Communities, for their part, do well when they recognise the effort undertaken to support them. It is right and just that the most respected civic leaders should be memorialised in statues, monuments, scholarships, and awards. It is likewise important that those be maintained so that present members of the community will trust that their own efforts will not be forgotten or repudiated. If the community is encouraged to value the efforts made on its behalf and to remember the same, then the work made on its behalf is far more meaningful. Human beings above all desire to put their time and effort into enduring things, which is why our wider culture must encourage stewardship of what has been entrusted to us. Iconoclasm and the desire to destroy the past so that gaudy novelty may be erected in its place both reinforce the sense of existential futility that seems to pervade modern culture. There seems to be little point in spending time on projects that no one appreciates and which will be undone and forgotten in short order.
The compact that exists between individuals and their communities is bidirectional: the community must respect and honour its exceptional members, but there is a duty owed by the individual because he has been formed by the community, often in ways that are invisible. One may, as I did, grow up in a small town in which there are well-attended parades. Even those who do not attend the parades are nevertheless shaped by the community valuing the parades, because those values—of community service, of communal celebration, of certain forms of civic pride—suffuse other aspects of the community and blend into other attitudes about the care of the community. For example, vandalism and graffiti are practically non-existent in my hometown.

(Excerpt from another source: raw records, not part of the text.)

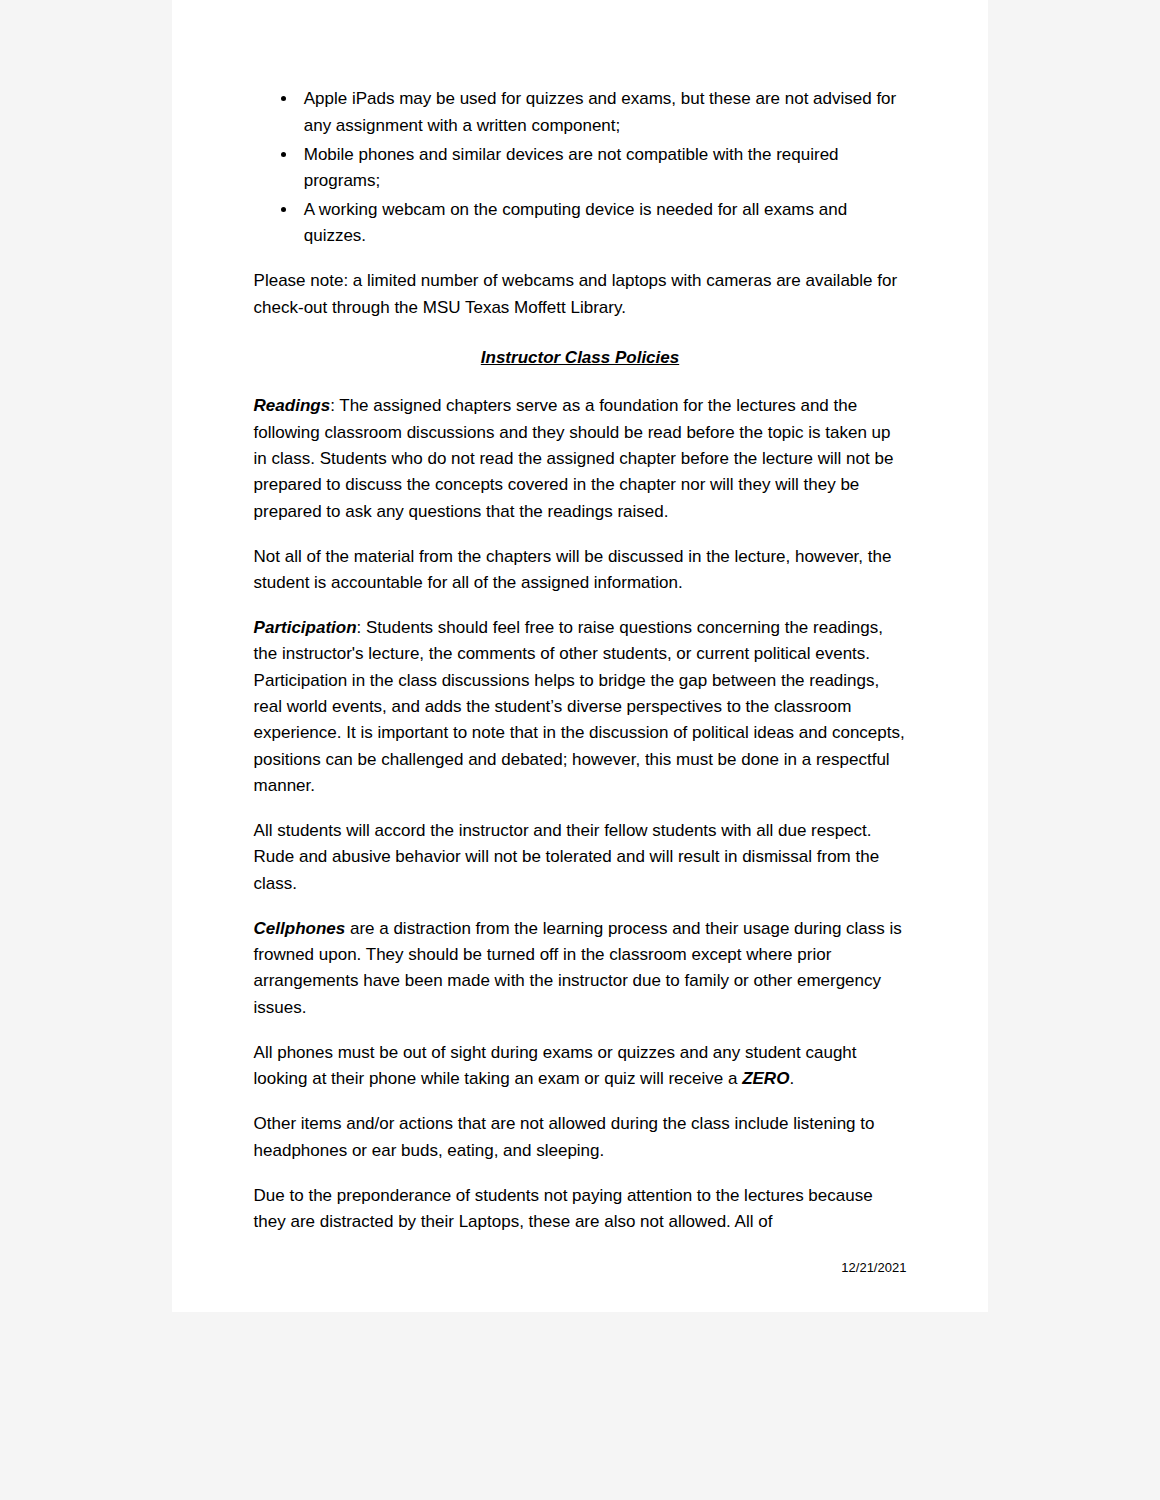Apple iPads may be used for quizzes and exams, but these are not advised for any assignment with a written component;
Mobile phones and similar devices are not compatible with the required programs;
A working webcam on the computing device is needed for all exams and quizzes.
Please note: a limited number of webcams and laptops with cameras are available for check-out through the MSU Texas Moffett Library.
Instructor Class Policies
Readings: The assigned chapters serve as a foundation for the lectures and the following classroom discussions and they should be read before the topic is taken up in class. Students who do not read the assigned chapter before the lecture will not be prepared to discuss the concepts covered in the chapter nor will they will they be prepared to ask any questions that the readings raised.
Not all of the material from the chapters will be discussed in the lecture, however, the student is accountable for all of the assigned information.
Participation: Students should feel free to raise questions concerning the readings, the instructor's lecture, the comments of other students, or current political events. Participation in the class discussions helps to bridge the gap between the readings, real world events, and adds the student’s diverse perspectives to the classroom experience. It is important to note that in the discussion of political ideas and concepts, positions can be challenged and debated; however, this must be done in a respectful manner.
All students will accord the instructor and their fellow students with all due respect. Rude and abusive behavior will not be tolerated and will result in dismissal from the class.
Cellphones are a distraction from the learning process and their usage during class is frowned upon. They should be turned off in the classroom except where prior arrangements have been made with the instructor due to family or other emergency issues.
All phones must be out of sight during exams or quizzes and any student caught looking at their phone while taking an exam or quiz will receive a ZERO.
Other items and/or actions that are not allowed during the class include listening to headphones or ear buds, eating, and sleeping.
Due to the preponderance of students not paying attention to the lectures because they are distracted by their Laptops, these are also not allowed. All of
12/21/2021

I am convinced that this is not entirely unrelated to the community’s emphasis on a strong marching band programme and enormous civic pride in local events—including a great many parades, art festivals, and displays of civic beauty.
Care for our communities is born out of a love for them that begins in the home, with the family. This love radiates outward through the circles of community in which we participate and by which we are formed. We love our families because they form us most of all, and we love our communities because they, too, have a significant hand in forming us. To fulfil our commitments to these circles of due reciprocity—by giving them our respect, time, effort, and love—is to acknowledge the indisputable fact of their role in making us who we are. And it is to preserve the efforts of those who have gone before us in making those sacrifices themselves, so that what they built with love will not have been wholly in vain but will rather endure to shape new and grateful generations to come.